Manch ein Unternehmen will jedenfalls daran mitverdienen, falls sich tierfreie Milch durchsetzen sollte. Zum Beispiel die Traditionskäserei Hochland aus dem Allgäu. Hochland hat sich Ende 2020 am israelischen Startup Remilk beteiligt, das gerade in Dänemark auf 70 000 Quadratmetern die größte Präzisionsfermentationsanlage der Welt baut, die laut Unternehmensangaben jährlich 50 000 Milchkühe ersetzen soll. Für Hochland-vorstand Hubert Staub eine „Chance, um frühzeitig die Möglichkeiten dieser Technologie für die Entwicklung von Nahrungsmitteln kennenzulernen“. Klar ist aber: „Hochland wird auch weiterhin klassische Milchprodukte herstellen.“
Bis die ersten tierfreien Milchprodukte in deutschen Supermarktregalen liegen, dauert es aber noch.

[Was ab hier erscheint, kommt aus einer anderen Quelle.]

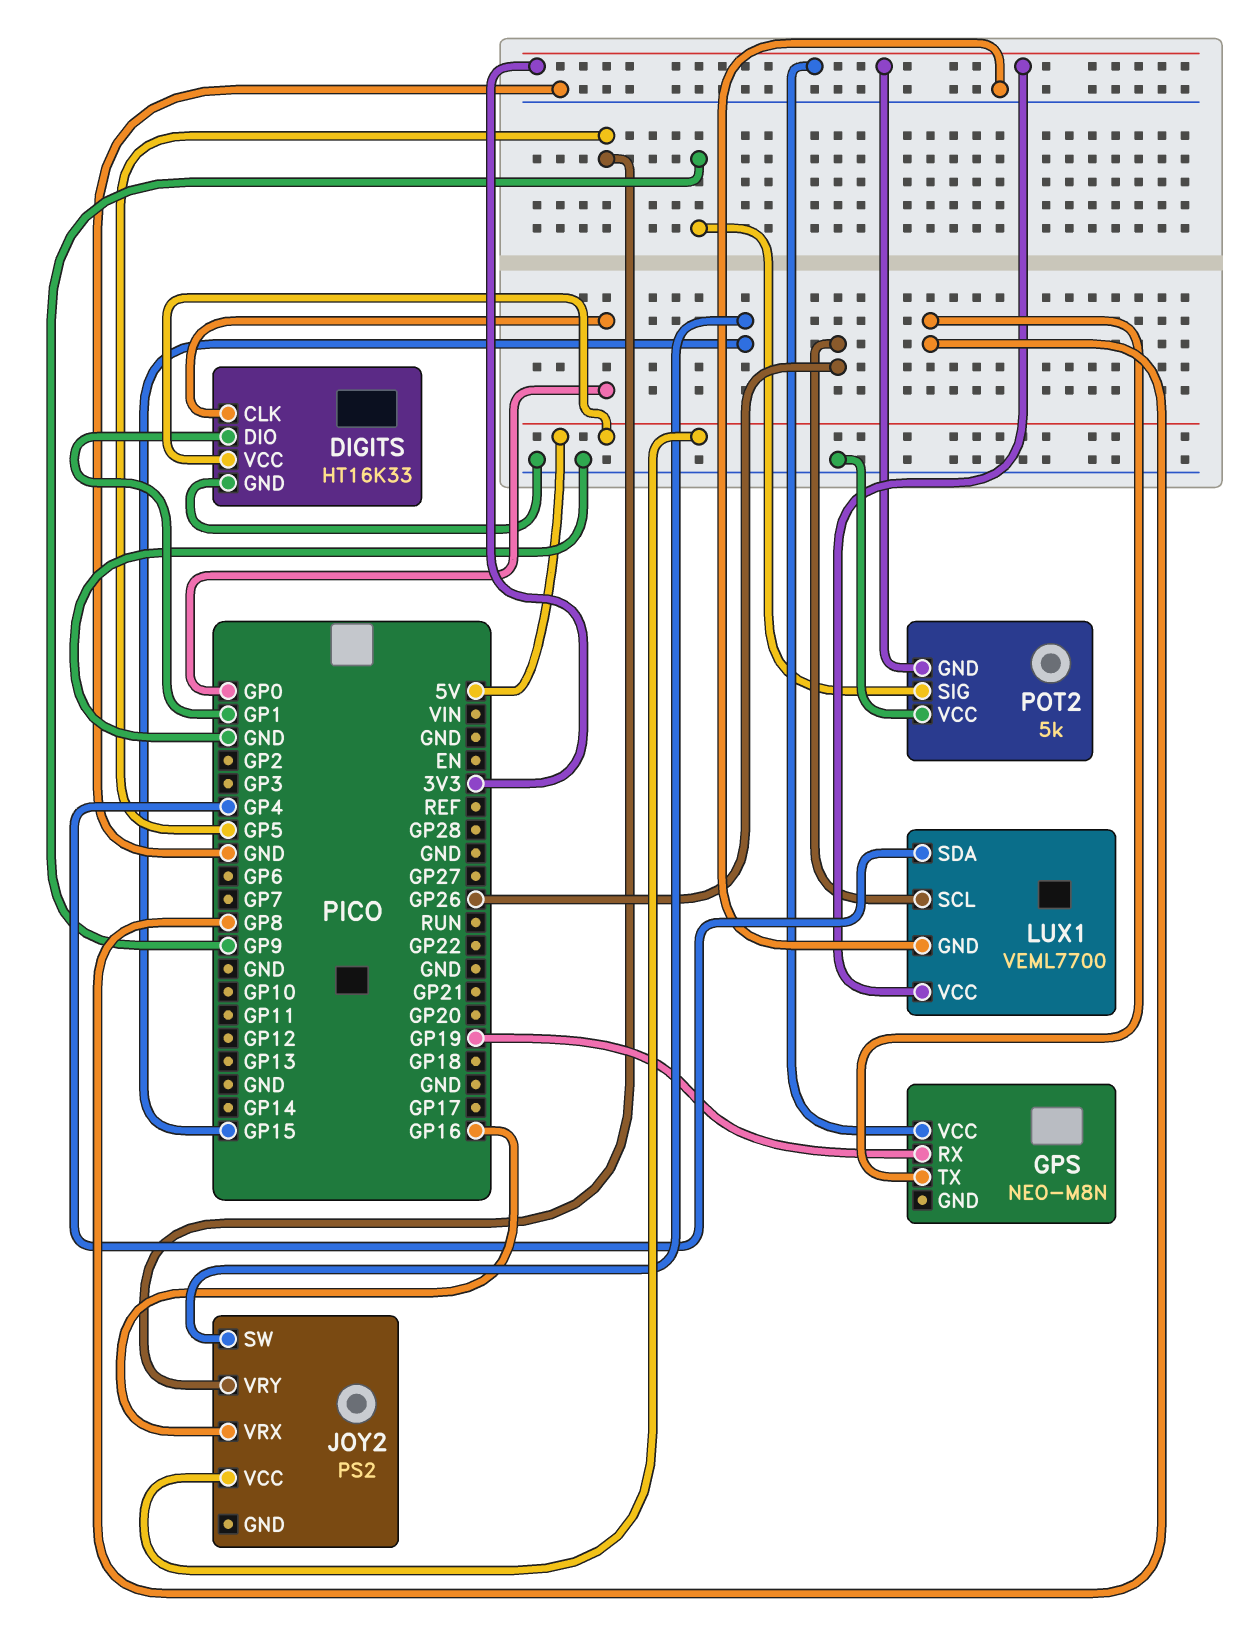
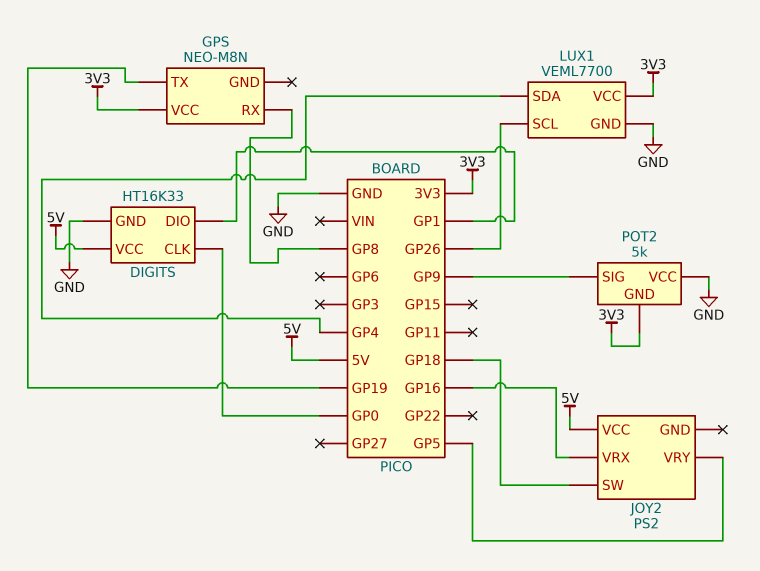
GPS pin RX: GP19 -> GP8
GPS pin TX: GP8 -> GP19
JOY2 pin SW: GP15 -> GP18

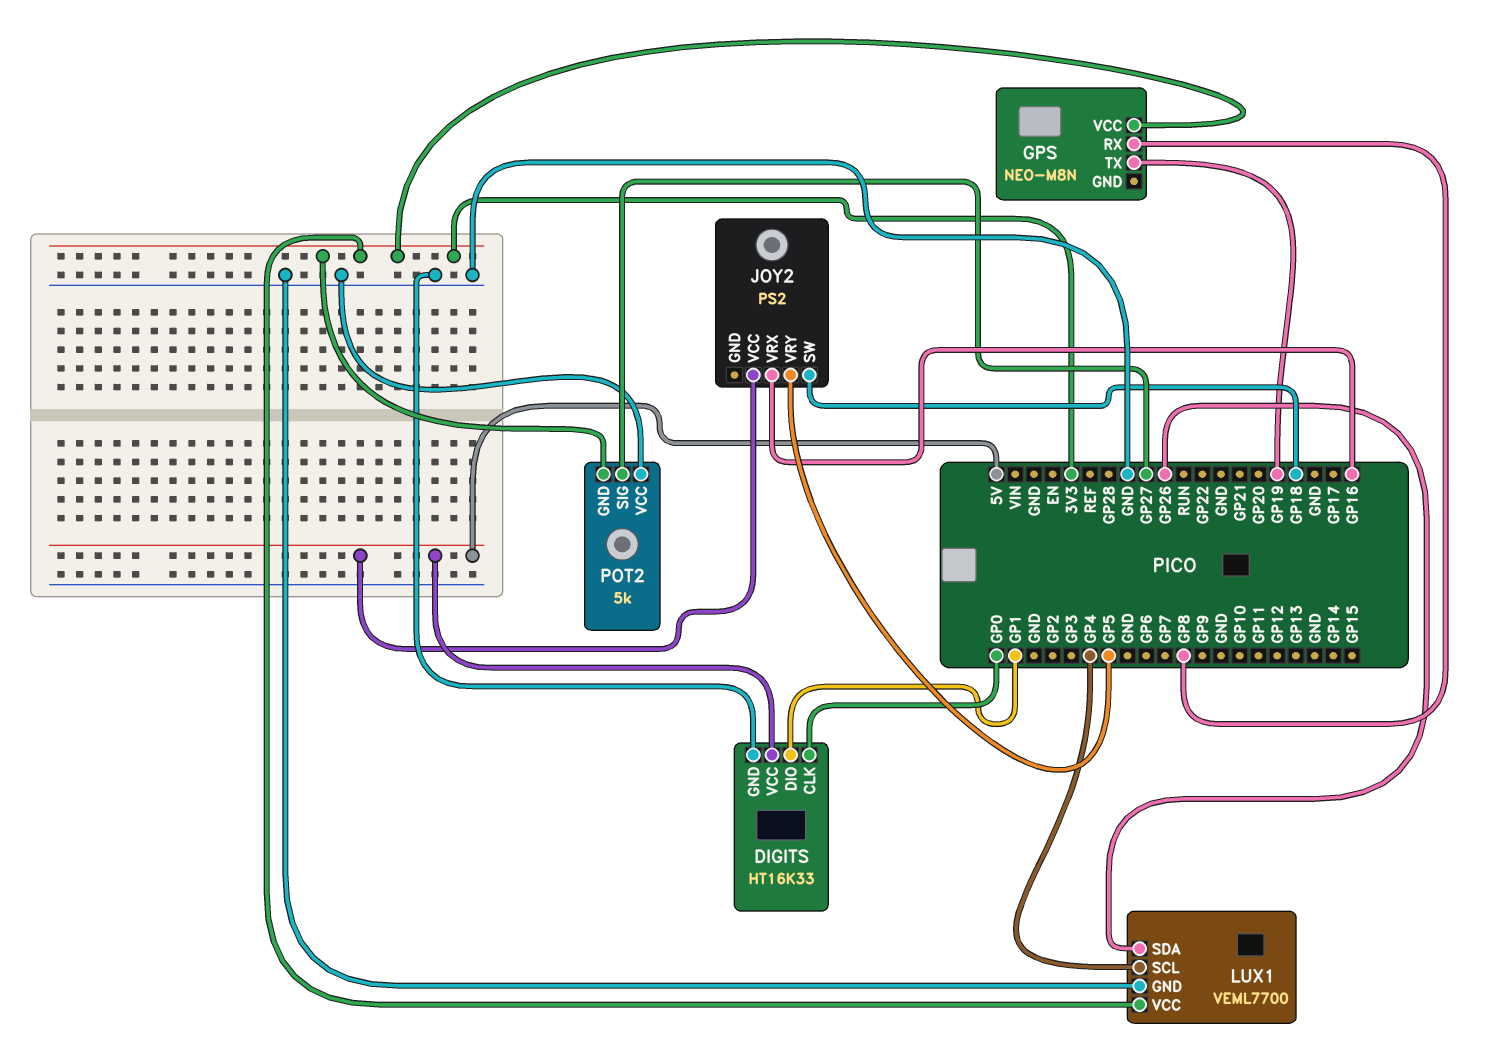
LUX1 pin SCL: GP26 -> GP4
LUX1 pin SDA: GP4 -> GP26
POT2 pin SIG: GP9 -> GP27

Staub schätzt, dass vermarktungsfähige Produkte von Remilk nicht vor 2025 vorliegen werden – erst danach könne der aufwendige Zulassungsprozess starten. Bis dahin müssen Verbraucher also noch auf die angepriesenen Vorteile warten. Zum Beispiel, dass tierfreie Milch gesünder sein könnte. „Wenn wir schon Inhaltsstoffe zusammenmischen, können wir auch die weglassen oder reduzieren, von denen wir wissen, dass sie uns nicht guttun“, sagt Fraunhofer-forscher Kubik. Cholesterin zum Beispiel oder Allergene wie Lactose.
Und der Preis? Die amerikanische Denkfabrik Rethink X prognostiziert, dass tierfreie Milch bis 2030 um die Hälfte billiger sein wird als die von der Kuh.